Comparisons
Quote vs Invoice: What's the Difference (and When to Use Each)
·5 min read

A quote and an invoice look similar — both list your work and a price — but they do completely different jobs. Mix them up and you'll confuse clients, look unprofessional, or worse, ask for money before you've agreed the work. Here's the difference in plain English.
The short answer
- A quote is a fixed price you offer before the work, to win the job. It's an offer the client can accept.
- An invoice is a request for payment after the work is agreed or done. It's a bill.
In other words: the quote gets you the job, the invoice gets you paid. They usually carry the same line items and totals — the invoice is essentially the accepted quote, plus a payment due date and how-to-pay details.
Quote vs estimate vs invoice
There's a third document people confuse with both: the estimate. The quick distinction:
- Estimate — an approximate, non-binding price when the scope isn't fully known.
- Quote — a firm, fixed price the client can accept.
- Invoice — the bill for the agreed work.
For the full breakdown of the first two — and where a proposal fits — read quote vs estimate vs proposal.
What goes on each
A quote and an invoice share most fields — your branding, the client's details, itemised line items and totals. The differences are in the meta:
- A quote has a quote number and a valid-until date (how long the price holds).
- An invoice has an invoice number and a due date (when payment is expected), plus payment terms and how to pay.
The cleanest workflow
Send a quote to win the job. When the client accepts, convert that quote into an invoice so every line item and total carries over unchanged — then just add the due date.
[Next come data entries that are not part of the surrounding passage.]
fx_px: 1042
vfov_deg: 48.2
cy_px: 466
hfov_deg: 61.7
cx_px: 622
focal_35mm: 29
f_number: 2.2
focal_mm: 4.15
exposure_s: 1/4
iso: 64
No re-typing, no risk of the numbers not matching.
The right order
- Send a clear, itemised quote — see how to write a quote.
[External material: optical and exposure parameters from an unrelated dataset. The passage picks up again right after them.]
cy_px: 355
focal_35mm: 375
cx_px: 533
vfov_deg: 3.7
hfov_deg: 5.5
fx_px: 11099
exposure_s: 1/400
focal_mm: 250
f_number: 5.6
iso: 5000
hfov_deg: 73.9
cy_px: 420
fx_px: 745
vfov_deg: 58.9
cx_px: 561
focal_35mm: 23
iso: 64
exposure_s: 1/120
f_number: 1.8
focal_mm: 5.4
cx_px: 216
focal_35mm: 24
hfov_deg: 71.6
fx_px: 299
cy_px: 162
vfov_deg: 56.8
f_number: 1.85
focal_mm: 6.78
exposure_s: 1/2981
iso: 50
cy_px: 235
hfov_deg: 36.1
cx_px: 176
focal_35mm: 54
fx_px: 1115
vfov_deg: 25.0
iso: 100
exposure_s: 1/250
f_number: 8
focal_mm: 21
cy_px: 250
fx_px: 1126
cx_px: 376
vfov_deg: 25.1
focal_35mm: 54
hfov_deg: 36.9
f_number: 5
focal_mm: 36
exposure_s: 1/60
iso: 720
- Follow up if you don't hear back — see how to follow up on a quote.
- Once accepted, do the work (or take a deposit).
- Send the invoice — see how to make an invoice.
- If it's not paid on time, send a polite reminder — see how to ask for payment.
Jotquote handles this whole flow: generate a quote with AI, send it for online acceptance, then turn the accepted quote into a numbered invoice in one click.
Frequently asked questions
Is a quote the same as an invoice?
No. A quote is a fixed price you offer before the work to win the job; an invoice is a request for payment for work that's been agreed or completed. They often share the same line items, but a quote is an offer and an invoice is a bill.
Does a quote come before an invoice?
Yes. You send a quote to win the job, the client accepts it, the work is agreed or done, and then you send an invoice to collect payment.
What's the difference between an estimate and an invoice?
An estimate is an approximate, non-binding price given before the work when the scope isn't fully known. An invoice is the final bill for the agreed work, with a total due and a payment date.
Can an invoice replace a quote?
Not really — sending an invoice without an agreed quote means asking for payment before the client has accepted a price, which causes disputes. Quote first, then invoice the accepted amount.